L’aspect rituel est très important : les mets préparés, les ingrédients utilisés, les pratiques cérémoniales sont scrupuleusement respectées. Tout geste, tout produit employé revêt une valeur symbolique.
Au dîner de cette fameuse soirée, est servi un mets appelé arbbâz ; il s’agit de crêpes coupées en petits tronçons, arrosées d’un bouillon de volaille, garnies de morceaux de poulet ou de dinde, et accompagnées de sept légumes. Le mot arbbâz est emprunté au verbe rbâz qui signifie dans la langue locale : « triturer un mélange humide » et aussi « piétiner une terre mouillée et la réduire en boue ». On fait arbbaz pour que l’année « soit pluvieuse » et afin que le temps soit « patouille ». En fait, les sept légumes représentent les principales cultures pratiquées dans la région. Les grains sont semés dans un champ fertile « trituré » et “bien arrosé” que représente le plat arbbâz. C’est l’expression du désir de voir l’année à venir pluvieuse
« [...] dans cette période d’attente (qui est lyali, hiver, “les nuits de l’année” et d’incertitude où l’on ne peut qu’essayer d’anticiper sur l’avenir : C’est pourquoi les rites de pronostication concernant la vie familiale et surtout la récolte de l’année en cours sont à rapprocher de ceux dont fait l’objet la femme enceinte. » Le Jour de l’An, au petit jour, la maîtresse de maison procède à la purification des pièces de la demeure, sans en oublier une seule. Cette opération consiste à disperser lbsis (mixture de farine, d’huile et de sel) dans tous les locaux. Armée ensuite d’un balai, elle repasse dans toutes les pièces pour balayer et « chasser » « l’épouse de la mauvaise année » (tamghart n gar aseggwas) qui n’est autre que tammara la « misère » (mot que l’on doit éviter de prononcer ce jour-là).

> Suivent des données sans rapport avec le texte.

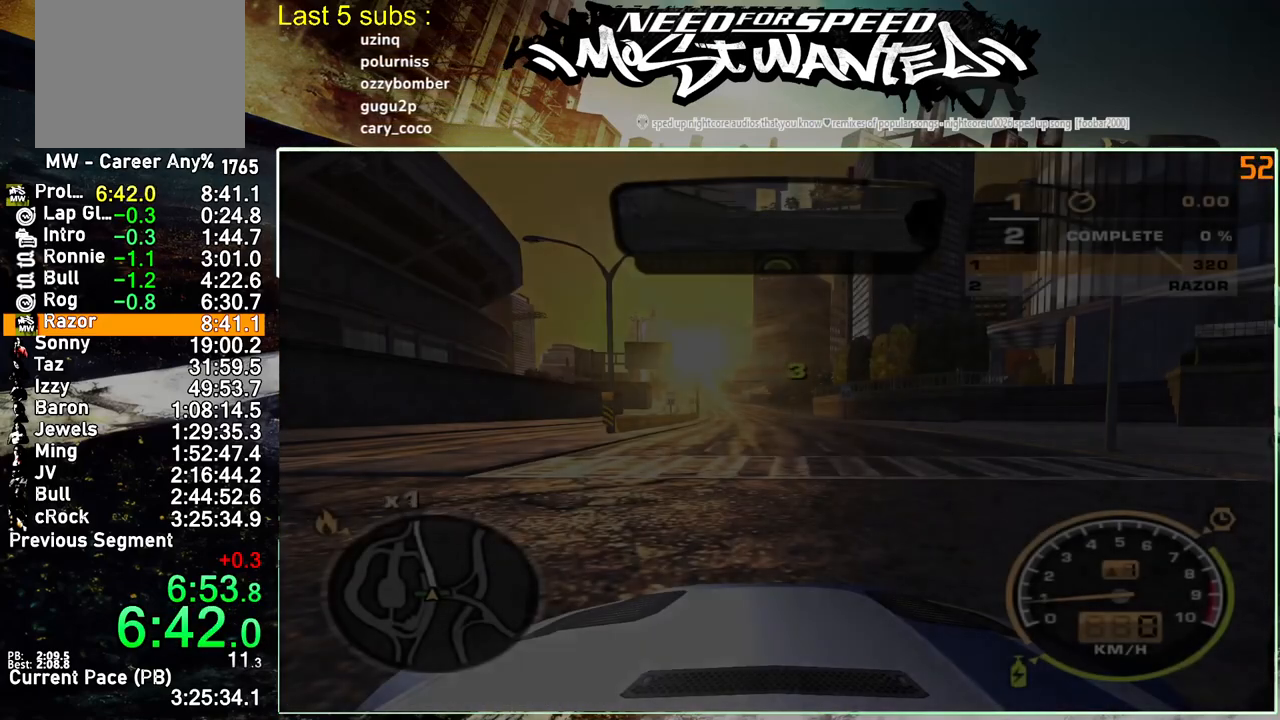
{"buttons": ["R2"], "left_stick": "center", "right_stick": "center", "events": [[233, "R2", "down"]]}
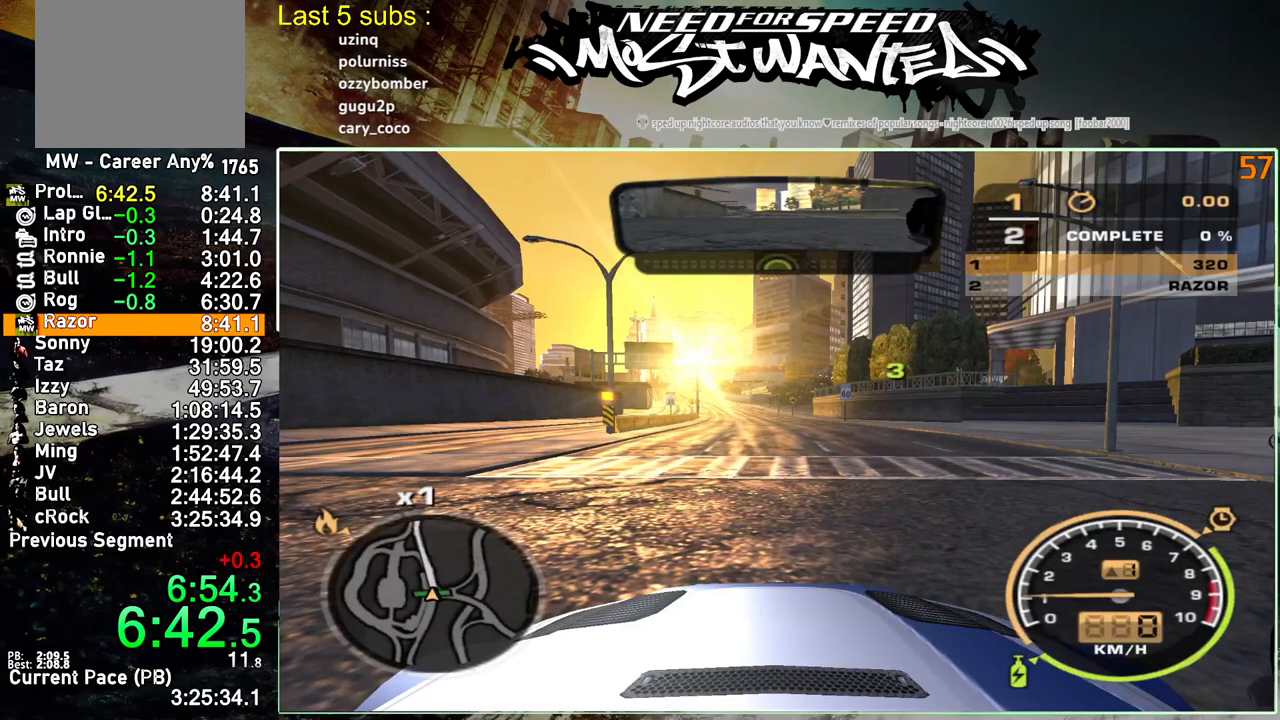
{"buttons": ["R2"], "left_stick": "center", "right_stick": "center", "events": []}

Faut-il rappeler que lbsis sert à exorciser des personnes ou des lieux possédés par des forces maléfiques ? Remarquons, de même, que cette mixture est composée de produits de base de la nourriture locale. Le jour venu, la maîtresse de maison refait son foyer : tamsla n takat ; elle enduit les trois pierres (inan) d’une nouvelle couche d’argile (talaxt), coutume fréquente dans tout le Maghreb. Elle prépare pour le déjeuner une bouillie, tarwayt, d’orge ou de maïs. Le verbe rwi signifie dans la langue locale : préparer une bouillie mais aussi « triturer un mélange humide ». La fête, dans sa totalité, est orchestrée par la femme qui suit minutieusement le déroulement des phases de la cérémonie et les rituels qui les accompagnent. Les volailles consommées sont naturellement fournies par les femmes puisque à Ghoujdama, la volaille est toujours la propriété de la femme.
Ainsi, innayr est-elle une fête familiale offerte et organisée par la maîtresse de maison. Cette dernière, mère des enfants, donc féconde et « fertile », assimilée au monde humide et naturel comme l’a précisé Bourdieu s’est investie - à ce moment d’incertitude où l’on vient juste d’accomplir l’ensemencement des champs et où l’on attend la renaissance des pâturages - du pouvoir d’exorciser les forces occultes susceptibles de rendre le temps sec et l’espace stérile.
La sécheresse est le phénomène naturel le plus redouté. Le sec est assimilé non seulement à la stérilité mais aussi à la mort. Lorsque l’on dit d’une personne, d’un animal ou d’un arbre qu’il est sec (iqur), c’est qu’il est mort. Il faut donc tout mettre en œuvre pour ne pas provoquer ce phénomène ou l’empêcher de se produire.
La quête de la pluie : prière rogatoire et sacrifice
Le printemps voit le déroulement d’une autre fête collective organisée, à l’instar de la précédente, en cas de sécheresse. Cette fête célébrée au niveau de la localité, est organisée en cas d’insuccès et pour une plus grande efficacité, à l’échelle de la fraction.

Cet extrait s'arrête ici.